Sharing Our Stories: Alumnae Stories from the Pandemic
An English major at Douglass, Kathryn Ruth Bloom ’67 enjoyed a long career in corporate communications in the biopharmaceutical industry. After retiring, she completed a Ph.D. in literature at Northeastern and now has a second career leading literature classes in retirement communities in the greater Boston area. Her articles, op-eds and fiction have appeared in a variety of publications, including the New York Times, Wall Street Journal, Newsday, Boston Globe, Boston Herald and Hadassah Magazine. She is a loyal supporter of the AADC and of the AADC Annual Appeal. Here is her story, shared on September 24, 2020.
Marie Kondo was going to be so proud of me. I was going to spend my pandemic lockdown time finally ridding myself of all the stuff that no longer sparked joy. After the first few days, I’d learned my lesson: Forget It. My apartment’s tiny entrance hallway is home to the aging pair of sneakers I now use as my outdoor shoes and the sanitizing spray and disinfecting wipes I use immediately on my return. My large walk-in closet will not be featured in “Martha Stewart Living.” Instead, it resembles an aisle at Costco, filled with supplies of masks and gloves, with boxes and boxes of pasta, tuna fish, and toilet paper for use “just in case.” And as the endless days and weeks go by, I’m finding another reason not to downsize right now: Many of the very things I was originally tempted to discard have taken on renewed purpose and usefulness.

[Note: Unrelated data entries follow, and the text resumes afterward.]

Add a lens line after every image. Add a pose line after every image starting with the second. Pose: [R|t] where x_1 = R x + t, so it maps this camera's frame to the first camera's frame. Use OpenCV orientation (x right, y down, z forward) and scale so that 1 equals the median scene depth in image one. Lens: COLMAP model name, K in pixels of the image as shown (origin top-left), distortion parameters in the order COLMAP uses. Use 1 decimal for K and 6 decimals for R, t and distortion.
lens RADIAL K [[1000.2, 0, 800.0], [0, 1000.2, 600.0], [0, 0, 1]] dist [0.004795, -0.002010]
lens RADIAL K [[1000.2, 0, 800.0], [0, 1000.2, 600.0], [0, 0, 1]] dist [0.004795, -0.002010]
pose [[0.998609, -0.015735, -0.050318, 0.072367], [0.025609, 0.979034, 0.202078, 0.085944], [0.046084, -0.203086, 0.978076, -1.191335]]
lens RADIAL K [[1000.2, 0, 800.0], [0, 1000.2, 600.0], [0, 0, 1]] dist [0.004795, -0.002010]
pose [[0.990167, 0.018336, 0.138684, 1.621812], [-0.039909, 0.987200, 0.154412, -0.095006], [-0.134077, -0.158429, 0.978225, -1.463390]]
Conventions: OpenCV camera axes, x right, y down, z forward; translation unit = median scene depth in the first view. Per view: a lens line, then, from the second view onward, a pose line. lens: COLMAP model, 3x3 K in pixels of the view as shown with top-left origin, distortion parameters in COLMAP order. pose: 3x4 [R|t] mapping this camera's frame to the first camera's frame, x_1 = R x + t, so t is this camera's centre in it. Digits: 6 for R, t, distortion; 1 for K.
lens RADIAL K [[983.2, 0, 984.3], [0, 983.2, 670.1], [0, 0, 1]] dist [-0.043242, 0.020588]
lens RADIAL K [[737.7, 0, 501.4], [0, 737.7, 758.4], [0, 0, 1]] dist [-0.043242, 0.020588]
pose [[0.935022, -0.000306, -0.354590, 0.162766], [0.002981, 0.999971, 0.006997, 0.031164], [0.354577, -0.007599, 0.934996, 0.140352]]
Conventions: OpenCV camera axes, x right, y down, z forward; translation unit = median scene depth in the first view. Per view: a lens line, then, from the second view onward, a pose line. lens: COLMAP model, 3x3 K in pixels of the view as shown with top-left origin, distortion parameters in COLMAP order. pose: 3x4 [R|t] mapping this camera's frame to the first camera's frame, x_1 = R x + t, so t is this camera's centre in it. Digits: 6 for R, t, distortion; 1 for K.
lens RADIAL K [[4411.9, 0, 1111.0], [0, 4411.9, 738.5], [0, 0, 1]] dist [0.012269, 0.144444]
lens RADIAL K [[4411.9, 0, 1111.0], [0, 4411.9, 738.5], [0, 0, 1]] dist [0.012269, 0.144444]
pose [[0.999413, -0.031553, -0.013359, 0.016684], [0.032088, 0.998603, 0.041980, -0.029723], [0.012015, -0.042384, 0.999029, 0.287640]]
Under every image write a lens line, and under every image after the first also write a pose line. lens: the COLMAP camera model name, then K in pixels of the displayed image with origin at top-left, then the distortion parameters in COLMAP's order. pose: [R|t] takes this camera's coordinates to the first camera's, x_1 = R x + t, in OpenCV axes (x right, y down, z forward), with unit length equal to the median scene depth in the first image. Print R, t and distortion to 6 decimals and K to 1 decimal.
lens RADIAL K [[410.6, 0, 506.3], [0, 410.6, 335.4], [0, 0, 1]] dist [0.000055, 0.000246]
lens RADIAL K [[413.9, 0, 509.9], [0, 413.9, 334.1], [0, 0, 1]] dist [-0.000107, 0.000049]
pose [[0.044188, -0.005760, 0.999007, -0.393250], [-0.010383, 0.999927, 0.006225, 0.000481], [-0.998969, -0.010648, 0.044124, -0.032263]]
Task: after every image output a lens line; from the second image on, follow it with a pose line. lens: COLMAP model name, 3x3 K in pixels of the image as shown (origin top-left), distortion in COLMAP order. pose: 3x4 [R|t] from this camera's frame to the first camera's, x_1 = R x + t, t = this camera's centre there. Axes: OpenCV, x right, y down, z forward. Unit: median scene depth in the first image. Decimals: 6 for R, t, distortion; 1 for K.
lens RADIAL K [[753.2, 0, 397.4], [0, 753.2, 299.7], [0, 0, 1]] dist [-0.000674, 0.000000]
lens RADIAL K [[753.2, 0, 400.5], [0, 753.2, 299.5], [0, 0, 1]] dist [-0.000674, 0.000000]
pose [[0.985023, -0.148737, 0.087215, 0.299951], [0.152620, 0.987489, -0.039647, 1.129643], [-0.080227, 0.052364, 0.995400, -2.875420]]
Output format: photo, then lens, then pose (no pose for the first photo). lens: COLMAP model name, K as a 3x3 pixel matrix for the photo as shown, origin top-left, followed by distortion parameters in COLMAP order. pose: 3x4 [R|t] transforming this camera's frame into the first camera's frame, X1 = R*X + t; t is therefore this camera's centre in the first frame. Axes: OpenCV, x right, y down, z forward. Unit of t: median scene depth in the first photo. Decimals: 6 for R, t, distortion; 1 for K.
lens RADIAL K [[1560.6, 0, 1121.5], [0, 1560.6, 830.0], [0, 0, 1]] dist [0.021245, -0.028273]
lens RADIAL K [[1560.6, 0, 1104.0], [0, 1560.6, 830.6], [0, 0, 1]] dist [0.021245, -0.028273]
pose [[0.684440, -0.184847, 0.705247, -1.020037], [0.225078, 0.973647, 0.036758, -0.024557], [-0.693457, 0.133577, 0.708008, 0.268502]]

My old white cotton gloves, for example. Back in the sixties, ambitious young secretaries like me were known as “white-glove girls,” carefully accessorizing our dress-for-success suits with dainty little white gloves. I haven’t worn cotton gloves to work in decades, but still have a few pairs in an old handkerchief box and dug out a pair when I began to develop dishpan hands from endless washing. Before going to sleep each night, I smooth some Vaseline on my hands and put on the cotton gloves. By morning, my hands are softer and less likely to chap or bleed as the day goes on.
There’s that old blue pocketbook that was once was my most stylish go-to handbag; when it began to show significant signs of wear, I used it only when running errands. Today, it is so worn out that the designer would probably deny any association with it, but it’s become the bag I use when I make my weekly supermarket run. I spray it with Lysol on my return without worrying about staining or otherwise harming the leather.
Then there’s my old electric typewriter, which I vow to throw away every time I trip over it when I’m digging around in the back of my bedroom closet. As a writer, I live in terror of my computer’s breaking down; I need a keyboard and here’s one waiting for me “just in case.” And I’m cooking so much more now that I can’t discard my mother’s old cookbooks, or that broken wooden fork that belonged to the grandmother I never knew. I feel the loving presence of my bubbie and my mother, now both so long gone, whenever I stir my spaghetti.
I’ve lived in apartments my entire adult life and so don’t need gardening tools, but now there are a few from my childhood I regret no longer having. For example, if this self-isolation goes on much longer, it would be really helpful to have my father’s old rake to use when combing my hair.
I want to believe that this is a once-in-a-lifetime experience. But since the turn of the 21st century, I’ve been sequestered after 9/11; stuck in my apartment without electricity for 23 hours during an electrical blackout; obeyed the sheltering-in-place regulations after the Boston Marathon bombing, and somehow survived the endless blizzards of 2015. Each time, I turned to stuff I’d kept for “just in case.”
When the pandemic is over, I may discard, recycle, and donate the things I no longer need. On the other hand, I may just pack them up again and remind myself that they are there for the next emergency. Or maybe I’ll ask my more orderly friends, those who are now seriously downsizing and decluttering, if I can store my extra stuff in their newly-organized basements and garages. The blue handbag really has to go, though.